--- START OF Excerpted passage ---

With the introduction of GitHub's Squash and Merge feature, this has become less prevelant, however it's still useful in scenarios where GitHub's interface is unavailable.

Let's talk through two ways to do a squash and merge on the command line.

Take 1: Interactive Rebase

When to use it

  • When you have not merged main into your feature branch
  • There are no merge conflicts
  • When you want to retain the original committer on the squashed commit

Steps

You are working on branch feat-fuu. You want to create a single squashed commit to push to your remote feat-fuu branch on GitHub.

  1. git checkout main
  2. git pull
  3. git checkout feat-fuu
  4. git checkout feat-fuu-backup
    • Optional but recommended - make a backup version of your branch
  5. git checkout feat-fuu
  6. EDITOR='code -w' git rebase -i main
    • Setting EDITOR is optional, and depends on your editor of choice. With the case of VSCode or Sublime Text, the -w flag tells the editor to "wait" until the file exits before closing.
  7. In your editor, edit all of the additional commits to squash. Leave the first commit in the list alone
  8. Save and exit your editor
  9. Rewrite a nice single commit message for the commit
  10. Check the history. feat-fuu will now contain a single commmit ahead of main
  11. git push -f origin feat-fuu
    • Please be careful with this step, as it overwrites your original remote branch on GitHub

Take 2: Git Squashed Merge

When to use it

  • You have merged main into your branch and resolved conflicts
  • You don't care about the author of the original commits (you will be rewriting it)

--- END OF Excerpted passage ---

Problem:
Reproduce the passage on doing a squash and merge from the command line word for word, with every line in its original order.

--- START OF Listed entries ---

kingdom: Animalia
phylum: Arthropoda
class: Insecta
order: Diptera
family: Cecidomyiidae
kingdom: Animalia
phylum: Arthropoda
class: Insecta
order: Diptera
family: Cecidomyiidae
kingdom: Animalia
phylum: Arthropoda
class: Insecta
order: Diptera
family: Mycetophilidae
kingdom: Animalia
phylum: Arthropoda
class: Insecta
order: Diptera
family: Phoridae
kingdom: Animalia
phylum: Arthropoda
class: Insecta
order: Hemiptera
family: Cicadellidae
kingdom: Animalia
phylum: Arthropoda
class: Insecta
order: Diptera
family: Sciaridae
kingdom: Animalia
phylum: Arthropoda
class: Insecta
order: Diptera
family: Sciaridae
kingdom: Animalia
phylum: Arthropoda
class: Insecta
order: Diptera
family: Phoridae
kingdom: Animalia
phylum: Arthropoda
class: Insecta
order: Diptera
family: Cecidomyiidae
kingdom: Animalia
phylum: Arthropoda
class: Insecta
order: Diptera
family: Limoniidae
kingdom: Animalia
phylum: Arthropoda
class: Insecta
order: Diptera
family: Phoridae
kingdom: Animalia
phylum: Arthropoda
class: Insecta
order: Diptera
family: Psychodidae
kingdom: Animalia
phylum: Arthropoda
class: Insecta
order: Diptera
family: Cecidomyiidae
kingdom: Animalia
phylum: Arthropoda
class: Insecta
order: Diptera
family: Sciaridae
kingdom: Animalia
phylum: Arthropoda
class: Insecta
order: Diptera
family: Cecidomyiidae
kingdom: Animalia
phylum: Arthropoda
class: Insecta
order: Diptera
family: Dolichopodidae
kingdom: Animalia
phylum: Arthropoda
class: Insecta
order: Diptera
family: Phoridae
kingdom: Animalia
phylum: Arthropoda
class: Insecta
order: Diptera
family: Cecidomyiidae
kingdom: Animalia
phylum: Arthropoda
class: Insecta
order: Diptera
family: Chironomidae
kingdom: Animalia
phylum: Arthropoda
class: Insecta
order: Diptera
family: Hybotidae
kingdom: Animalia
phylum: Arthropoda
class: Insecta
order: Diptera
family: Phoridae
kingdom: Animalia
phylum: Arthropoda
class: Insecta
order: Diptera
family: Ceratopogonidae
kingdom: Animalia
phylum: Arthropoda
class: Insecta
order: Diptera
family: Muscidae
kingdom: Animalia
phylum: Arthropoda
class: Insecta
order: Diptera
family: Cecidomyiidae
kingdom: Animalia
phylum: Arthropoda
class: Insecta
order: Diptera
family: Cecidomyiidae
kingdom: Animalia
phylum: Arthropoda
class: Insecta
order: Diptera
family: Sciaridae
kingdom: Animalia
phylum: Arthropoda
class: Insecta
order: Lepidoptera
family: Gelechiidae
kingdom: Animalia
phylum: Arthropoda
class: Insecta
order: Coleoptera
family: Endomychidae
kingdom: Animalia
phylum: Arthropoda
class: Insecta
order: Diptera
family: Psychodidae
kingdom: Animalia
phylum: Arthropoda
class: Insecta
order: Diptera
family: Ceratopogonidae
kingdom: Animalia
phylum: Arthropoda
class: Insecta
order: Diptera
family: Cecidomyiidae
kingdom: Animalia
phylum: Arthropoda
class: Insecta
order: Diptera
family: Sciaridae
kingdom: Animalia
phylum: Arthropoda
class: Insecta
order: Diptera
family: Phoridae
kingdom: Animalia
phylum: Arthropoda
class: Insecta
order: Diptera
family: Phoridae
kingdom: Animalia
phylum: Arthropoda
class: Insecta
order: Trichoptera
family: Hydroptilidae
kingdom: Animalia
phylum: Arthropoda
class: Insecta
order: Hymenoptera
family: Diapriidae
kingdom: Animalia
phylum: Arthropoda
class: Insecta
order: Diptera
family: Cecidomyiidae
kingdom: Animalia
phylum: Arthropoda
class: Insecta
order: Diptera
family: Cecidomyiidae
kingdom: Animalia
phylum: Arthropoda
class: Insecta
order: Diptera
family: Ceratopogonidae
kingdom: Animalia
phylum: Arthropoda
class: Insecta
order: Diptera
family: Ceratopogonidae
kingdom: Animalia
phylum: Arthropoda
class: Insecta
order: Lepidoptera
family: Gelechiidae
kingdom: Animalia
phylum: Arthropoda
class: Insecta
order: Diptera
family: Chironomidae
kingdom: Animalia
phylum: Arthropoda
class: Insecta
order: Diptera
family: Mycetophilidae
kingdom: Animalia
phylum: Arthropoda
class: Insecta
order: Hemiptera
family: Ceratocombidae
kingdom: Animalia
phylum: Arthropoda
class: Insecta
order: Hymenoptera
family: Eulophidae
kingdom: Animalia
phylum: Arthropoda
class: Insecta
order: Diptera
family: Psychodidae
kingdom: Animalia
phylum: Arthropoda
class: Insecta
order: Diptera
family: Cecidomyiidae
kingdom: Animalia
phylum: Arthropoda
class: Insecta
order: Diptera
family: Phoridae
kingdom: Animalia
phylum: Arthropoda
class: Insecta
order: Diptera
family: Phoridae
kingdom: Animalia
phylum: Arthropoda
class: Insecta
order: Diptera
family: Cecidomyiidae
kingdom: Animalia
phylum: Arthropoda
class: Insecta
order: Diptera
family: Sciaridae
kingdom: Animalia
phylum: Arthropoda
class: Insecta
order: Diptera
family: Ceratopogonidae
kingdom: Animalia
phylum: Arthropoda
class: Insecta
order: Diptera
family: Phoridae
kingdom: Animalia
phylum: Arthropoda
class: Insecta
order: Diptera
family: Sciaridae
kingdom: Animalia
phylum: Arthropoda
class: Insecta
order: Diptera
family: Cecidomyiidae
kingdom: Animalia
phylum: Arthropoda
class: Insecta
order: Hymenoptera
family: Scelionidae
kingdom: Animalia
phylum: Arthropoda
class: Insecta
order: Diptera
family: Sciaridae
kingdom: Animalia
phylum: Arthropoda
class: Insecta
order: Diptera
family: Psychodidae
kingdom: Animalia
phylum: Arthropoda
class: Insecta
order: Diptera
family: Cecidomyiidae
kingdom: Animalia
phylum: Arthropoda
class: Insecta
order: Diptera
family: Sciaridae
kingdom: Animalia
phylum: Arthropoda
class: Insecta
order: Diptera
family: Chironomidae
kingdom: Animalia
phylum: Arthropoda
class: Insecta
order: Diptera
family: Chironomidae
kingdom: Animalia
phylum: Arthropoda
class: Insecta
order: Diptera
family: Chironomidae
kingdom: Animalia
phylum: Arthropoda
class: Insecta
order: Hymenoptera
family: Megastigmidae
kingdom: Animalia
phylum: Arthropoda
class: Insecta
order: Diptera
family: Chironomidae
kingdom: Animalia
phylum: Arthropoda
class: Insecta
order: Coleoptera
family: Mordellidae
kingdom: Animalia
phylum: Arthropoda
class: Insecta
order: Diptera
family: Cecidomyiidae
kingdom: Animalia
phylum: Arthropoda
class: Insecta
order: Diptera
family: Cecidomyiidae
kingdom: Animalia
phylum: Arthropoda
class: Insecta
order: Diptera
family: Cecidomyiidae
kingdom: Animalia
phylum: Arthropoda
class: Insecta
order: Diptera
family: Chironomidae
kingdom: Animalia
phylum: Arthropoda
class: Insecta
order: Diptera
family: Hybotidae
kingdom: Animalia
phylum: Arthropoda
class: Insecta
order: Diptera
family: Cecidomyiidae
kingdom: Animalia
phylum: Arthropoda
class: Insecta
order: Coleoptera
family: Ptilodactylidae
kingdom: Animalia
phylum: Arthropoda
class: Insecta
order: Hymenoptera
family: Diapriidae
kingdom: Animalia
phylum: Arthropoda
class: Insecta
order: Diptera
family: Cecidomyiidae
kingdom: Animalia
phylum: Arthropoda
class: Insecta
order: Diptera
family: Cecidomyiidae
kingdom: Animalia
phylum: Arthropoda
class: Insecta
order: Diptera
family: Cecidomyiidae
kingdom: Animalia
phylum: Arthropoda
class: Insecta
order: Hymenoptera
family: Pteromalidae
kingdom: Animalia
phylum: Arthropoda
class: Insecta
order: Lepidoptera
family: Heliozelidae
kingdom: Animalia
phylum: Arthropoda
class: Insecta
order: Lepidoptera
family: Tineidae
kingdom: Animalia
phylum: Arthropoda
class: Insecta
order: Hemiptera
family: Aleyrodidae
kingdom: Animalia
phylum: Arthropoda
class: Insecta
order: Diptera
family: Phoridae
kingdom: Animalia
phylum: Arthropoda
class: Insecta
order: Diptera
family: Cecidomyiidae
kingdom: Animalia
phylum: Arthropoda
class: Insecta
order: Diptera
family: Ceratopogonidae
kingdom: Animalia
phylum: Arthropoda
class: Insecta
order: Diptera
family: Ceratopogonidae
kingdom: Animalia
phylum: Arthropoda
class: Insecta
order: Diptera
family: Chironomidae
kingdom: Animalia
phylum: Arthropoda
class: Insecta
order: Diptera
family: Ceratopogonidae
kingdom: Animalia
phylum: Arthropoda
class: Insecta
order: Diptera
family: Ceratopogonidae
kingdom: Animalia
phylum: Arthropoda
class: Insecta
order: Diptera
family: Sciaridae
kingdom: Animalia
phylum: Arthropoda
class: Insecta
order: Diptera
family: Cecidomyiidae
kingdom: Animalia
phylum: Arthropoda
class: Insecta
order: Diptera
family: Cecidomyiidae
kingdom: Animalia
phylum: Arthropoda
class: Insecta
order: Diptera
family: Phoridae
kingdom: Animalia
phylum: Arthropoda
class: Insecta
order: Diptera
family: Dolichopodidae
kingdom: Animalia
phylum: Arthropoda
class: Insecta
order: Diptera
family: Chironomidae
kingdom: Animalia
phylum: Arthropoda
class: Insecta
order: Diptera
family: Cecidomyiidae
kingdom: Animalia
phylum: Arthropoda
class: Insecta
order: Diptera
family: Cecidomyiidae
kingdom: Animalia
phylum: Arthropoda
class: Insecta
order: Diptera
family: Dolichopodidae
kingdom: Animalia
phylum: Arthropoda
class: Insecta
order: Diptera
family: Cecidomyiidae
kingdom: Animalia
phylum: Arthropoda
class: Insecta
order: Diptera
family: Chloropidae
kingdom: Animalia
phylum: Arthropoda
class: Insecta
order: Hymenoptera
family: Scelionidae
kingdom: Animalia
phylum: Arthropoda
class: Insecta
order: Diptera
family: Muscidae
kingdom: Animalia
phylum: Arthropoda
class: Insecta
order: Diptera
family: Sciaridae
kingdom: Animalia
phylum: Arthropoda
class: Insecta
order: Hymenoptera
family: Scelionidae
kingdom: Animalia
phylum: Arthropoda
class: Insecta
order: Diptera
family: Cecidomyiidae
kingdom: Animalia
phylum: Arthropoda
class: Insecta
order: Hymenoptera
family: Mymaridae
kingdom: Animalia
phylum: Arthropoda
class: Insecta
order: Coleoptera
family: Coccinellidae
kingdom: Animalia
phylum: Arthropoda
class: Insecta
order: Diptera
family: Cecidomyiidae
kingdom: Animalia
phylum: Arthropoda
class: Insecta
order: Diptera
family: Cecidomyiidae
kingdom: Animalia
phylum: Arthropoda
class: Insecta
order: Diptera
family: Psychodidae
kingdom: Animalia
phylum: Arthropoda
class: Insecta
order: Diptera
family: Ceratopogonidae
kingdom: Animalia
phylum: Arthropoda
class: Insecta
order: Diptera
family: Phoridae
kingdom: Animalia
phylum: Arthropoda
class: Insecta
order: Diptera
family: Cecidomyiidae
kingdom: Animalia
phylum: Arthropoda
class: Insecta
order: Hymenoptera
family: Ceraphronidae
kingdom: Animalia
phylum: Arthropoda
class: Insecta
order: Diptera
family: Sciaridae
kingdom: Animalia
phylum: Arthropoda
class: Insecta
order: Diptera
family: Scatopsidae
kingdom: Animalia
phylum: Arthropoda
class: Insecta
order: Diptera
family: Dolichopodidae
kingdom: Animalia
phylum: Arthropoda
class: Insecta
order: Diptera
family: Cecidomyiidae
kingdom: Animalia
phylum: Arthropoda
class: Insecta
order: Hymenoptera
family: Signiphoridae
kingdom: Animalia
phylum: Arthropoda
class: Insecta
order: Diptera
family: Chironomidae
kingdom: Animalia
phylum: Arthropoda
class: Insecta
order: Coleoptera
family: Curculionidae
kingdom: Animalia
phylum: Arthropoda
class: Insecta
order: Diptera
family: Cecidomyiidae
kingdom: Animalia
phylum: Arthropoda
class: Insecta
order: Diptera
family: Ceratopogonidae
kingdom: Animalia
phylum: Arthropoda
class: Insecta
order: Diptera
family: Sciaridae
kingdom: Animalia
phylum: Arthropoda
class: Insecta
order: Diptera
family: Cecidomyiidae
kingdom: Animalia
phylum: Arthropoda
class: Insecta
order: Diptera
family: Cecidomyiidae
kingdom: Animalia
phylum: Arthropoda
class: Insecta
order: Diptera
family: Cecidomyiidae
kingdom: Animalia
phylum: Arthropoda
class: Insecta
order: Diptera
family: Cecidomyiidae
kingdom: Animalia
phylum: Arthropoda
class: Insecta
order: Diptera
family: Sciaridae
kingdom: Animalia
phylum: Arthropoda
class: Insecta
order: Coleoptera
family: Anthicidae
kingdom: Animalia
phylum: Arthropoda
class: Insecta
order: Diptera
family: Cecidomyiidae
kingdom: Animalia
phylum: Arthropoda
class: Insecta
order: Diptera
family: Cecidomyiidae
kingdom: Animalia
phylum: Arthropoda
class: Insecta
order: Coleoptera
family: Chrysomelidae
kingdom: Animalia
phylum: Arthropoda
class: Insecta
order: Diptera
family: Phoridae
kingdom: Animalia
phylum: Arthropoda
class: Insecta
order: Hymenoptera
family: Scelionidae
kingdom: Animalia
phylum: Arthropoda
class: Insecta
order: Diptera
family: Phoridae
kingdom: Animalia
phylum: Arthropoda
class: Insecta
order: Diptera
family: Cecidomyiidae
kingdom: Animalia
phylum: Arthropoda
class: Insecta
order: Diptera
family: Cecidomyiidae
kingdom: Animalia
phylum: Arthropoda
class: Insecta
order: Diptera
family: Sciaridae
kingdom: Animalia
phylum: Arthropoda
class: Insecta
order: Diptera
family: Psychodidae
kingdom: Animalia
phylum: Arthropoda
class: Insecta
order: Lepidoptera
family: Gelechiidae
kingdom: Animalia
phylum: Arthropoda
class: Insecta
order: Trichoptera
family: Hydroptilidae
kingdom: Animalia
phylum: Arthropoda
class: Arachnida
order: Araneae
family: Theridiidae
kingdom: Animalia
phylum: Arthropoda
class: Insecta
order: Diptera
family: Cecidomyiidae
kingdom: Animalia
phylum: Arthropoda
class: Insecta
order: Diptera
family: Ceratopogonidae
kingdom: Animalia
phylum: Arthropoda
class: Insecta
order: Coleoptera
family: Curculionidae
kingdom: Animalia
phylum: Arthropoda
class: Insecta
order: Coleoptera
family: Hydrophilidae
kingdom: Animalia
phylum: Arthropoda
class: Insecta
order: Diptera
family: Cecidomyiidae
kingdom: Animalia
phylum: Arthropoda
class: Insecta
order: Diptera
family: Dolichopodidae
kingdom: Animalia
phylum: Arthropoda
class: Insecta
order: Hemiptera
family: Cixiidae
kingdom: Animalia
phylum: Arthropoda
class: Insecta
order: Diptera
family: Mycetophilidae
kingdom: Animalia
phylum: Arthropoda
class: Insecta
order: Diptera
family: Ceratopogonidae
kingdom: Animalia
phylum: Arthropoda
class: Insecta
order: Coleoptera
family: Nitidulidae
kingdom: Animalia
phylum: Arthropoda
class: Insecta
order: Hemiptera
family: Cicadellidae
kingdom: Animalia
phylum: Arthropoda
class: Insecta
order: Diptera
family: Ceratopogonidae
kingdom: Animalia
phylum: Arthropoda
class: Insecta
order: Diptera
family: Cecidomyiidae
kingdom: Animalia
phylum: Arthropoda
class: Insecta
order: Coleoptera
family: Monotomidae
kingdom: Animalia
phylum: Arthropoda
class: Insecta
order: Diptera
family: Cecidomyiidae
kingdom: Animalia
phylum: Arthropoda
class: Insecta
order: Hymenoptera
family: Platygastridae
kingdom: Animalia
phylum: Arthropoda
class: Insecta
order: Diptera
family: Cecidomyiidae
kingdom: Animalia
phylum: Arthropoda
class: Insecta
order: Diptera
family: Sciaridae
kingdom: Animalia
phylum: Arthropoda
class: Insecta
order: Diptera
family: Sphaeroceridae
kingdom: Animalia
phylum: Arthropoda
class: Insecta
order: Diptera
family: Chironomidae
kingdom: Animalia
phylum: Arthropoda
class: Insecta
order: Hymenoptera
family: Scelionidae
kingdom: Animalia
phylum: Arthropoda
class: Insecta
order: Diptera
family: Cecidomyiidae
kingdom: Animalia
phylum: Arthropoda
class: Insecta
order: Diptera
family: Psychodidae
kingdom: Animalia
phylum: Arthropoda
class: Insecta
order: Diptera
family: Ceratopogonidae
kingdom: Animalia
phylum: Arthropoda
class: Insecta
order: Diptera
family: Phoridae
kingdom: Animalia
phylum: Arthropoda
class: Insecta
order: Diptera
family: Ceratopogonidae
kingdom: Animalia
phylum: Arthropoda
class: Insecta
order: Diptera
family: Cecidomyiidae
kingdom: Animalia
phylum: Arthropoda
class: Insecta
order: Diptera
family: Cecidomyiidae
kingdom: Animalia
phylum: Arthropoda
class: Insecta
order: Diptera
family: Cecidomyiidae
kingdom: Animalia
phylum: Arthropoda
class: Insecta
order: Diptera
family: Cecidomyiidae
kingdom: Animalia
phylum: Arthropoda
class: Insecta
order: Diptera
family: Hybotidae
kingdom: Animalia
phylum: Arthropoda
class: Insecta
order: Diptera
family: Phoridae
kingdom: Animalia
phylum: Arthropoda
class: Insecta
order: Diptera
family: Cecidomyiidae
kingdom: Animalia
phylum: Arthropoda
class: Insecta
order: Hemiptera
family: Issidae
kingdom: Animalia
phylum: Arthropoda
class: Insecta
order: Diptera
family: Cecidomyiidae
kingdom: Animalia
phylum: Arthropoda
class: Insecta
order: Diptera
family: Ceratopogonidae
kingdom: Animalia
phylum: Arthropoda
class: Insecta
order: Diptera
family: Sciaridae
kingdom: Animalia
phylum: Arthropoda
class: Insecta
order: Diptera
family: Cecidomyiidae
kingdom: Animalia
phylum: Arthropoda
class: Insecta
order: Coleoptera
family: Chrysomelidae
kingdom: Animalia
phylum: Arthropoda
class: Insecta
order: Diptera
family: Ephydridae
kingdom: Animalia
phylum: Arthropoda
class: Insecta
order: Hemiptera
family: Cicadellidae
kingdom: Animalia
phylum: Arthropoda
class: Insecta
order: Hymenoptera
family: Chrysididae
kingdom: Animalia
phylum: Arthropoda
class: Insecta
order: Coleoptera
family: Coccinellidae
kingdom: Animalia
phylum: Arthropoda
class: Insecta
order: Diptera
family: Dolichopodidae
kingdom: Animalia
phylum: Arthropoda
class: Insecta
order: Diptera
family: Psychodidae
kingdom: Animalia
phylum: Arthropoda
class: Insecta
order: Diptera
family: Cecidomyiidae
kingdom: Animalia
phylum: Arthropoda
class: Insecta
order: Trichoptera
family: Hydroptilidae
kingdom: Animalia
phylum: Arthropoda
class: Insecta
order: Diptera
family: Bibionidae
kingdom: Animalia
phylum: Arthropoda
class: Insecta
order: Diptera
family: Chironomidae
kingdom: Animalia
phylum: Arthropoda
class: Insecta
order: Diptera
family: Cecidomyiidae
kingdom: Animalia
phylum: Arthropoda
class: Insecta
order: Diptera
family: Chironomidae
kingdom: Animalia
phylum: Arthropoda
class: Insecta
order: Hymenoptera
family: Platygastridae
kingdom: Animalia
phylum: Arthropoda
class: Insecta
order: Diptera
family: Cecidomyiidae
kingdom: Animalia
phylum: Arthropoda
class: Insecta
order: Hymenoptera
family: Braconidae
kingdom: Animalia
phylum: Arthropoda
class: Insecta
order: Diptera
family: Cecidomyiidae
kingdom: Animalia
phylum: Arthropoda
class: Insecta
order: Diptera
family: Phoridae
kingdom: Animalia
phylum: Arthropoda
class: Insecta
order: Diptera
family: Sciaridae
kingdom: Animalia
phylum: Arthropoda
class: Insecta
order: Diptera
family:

--- END OF Listed entries ---

Output of the task:
With the introduction of GitHub's Squash and Merge feature, this has become less prevelant, however it's still useful in scenarios where GitHub's interface is unavailable.

Let's talk through two ways to do a squash and merge on the command line.

Take 1: Interactive Rebase

When to use it

  • When you have not merged main into your feature branch
  • There are no merge conflicts
  • When you want to retain the original committer on the squashed commit

Steps

You are working on branch feat-fuu. You want to create a single squashed commit to push to your remote feat-fuu branch on GitHub.

  1. git checkout main
  2. git pull
  3. git checkout feat-fuu
  4. git checkout feat-fuu-backup
    • Optional but recommended - make a backup version of your branch
  5. git checkout feat-fuu
  6. EDITOR='code -w' git rebase -i main
    • Setting EDITOR is optional, and depends on your editor of choice. With the case of VSCode or Sublime Text, the -w flag tells the editor to "wait" until the file exits before closing.
  7. In your editor, edit all of the additional commits to squash. Leave the first commit in the list alone
  8. Save and exit your editor
  9. Rewrite a nice single commit message for the commit
  10. Check the history. feat-fuu will now contain a single commmit ahead of main
  11. git push -f origin feat-fuu
    • Please be careful with this step, as it overwrites your original remote branch on GitHub

Take 2: Git Squashed Merge

When to use it

  • You have merged main into your branch and resolved conflicts
  • You don't care about the author of the original commits (you will be rewriting it)